(Items from a dataset)
......
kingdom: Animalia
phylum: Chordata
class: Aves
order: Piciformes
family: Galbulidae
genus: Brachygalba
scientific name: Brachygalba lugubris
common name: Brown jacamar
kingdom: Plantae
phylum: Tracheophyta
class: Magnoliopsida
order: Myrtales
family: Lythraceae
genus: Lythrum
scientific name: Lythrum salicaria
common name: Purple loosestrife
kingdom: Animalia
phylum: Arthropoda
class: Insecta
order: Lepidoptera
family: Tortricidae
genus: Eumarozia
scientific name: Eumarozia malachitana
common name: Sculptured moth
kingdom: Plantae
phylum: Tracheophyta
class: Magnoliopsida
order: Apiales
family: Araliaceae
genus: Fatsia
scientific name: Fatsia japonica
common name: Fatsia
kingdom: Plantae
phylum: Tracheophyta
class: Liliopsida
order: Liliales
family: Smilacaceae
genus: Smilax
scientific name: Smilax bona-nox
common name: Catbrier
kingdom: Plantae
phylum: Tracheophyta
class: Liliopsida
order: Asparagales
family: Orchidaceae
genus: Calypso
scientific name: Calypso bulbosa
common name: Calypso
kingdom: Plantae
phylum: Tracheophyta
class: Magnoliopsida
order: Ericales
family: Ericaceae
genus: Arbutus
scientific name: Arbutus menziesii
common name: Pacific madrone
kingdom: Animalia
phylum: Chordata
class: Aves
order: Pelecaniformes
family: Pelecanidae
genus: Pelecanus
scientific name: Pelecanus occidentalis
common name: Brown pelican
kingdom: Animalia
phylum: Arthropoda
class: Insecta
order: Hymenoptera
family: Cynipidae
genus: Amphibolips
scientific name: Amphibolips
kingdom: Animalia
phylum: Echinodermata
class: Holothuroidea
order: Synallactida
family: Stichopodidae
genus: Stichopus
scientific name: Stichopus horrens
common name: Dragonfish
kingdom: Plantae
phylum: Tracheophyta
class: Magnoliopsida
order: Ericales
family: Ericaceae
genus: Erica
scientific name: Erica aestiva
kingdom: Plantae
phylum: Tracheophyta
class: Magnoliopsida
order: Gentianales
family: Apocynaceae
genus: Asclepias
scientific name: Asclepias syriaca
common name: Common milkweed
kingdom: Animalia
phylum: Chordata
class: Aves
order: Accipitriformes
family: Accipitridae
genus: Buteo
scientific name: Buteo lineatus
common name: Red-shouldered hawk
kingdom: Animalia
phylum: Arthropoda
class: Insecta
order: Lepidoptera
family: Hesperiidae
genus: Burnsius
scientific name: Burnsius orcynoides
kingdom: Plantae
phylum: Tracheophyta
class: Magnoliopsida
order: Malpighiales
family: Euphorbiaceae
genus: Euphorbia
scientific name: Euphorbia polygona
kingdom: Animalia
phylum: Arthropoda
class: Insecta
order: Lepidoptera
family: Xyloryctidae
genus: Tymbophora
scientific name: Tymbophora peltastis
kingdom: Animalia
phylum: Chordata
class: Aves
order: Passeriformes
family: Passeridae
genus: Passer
......
• [DIRECTION]
Rewrite the rows from the line with "order: Accipitriformes" to the line with "genus: Euphorbia", switching "scientific name" to "species" and leaving everything else unchanged.

• [EXERCISE OUTPUT]
order: Accipitriformes
family: Accipitridae
genus: Buteo
species: Buteo lineatus
common name: Red-shouldered hawk
kingdom: Animalia
phylum: Arthropoda
class: Insecta
order: Lepidoptera
family: Hesperiidae
genus: Burnsius
species: Burnsius orcynoides
kingdom: Plantae
phylum: Tracheophyta
class: Magnoliopsida
order: Malpighiales
family: Euphorbiaceae
genus: Euphorbia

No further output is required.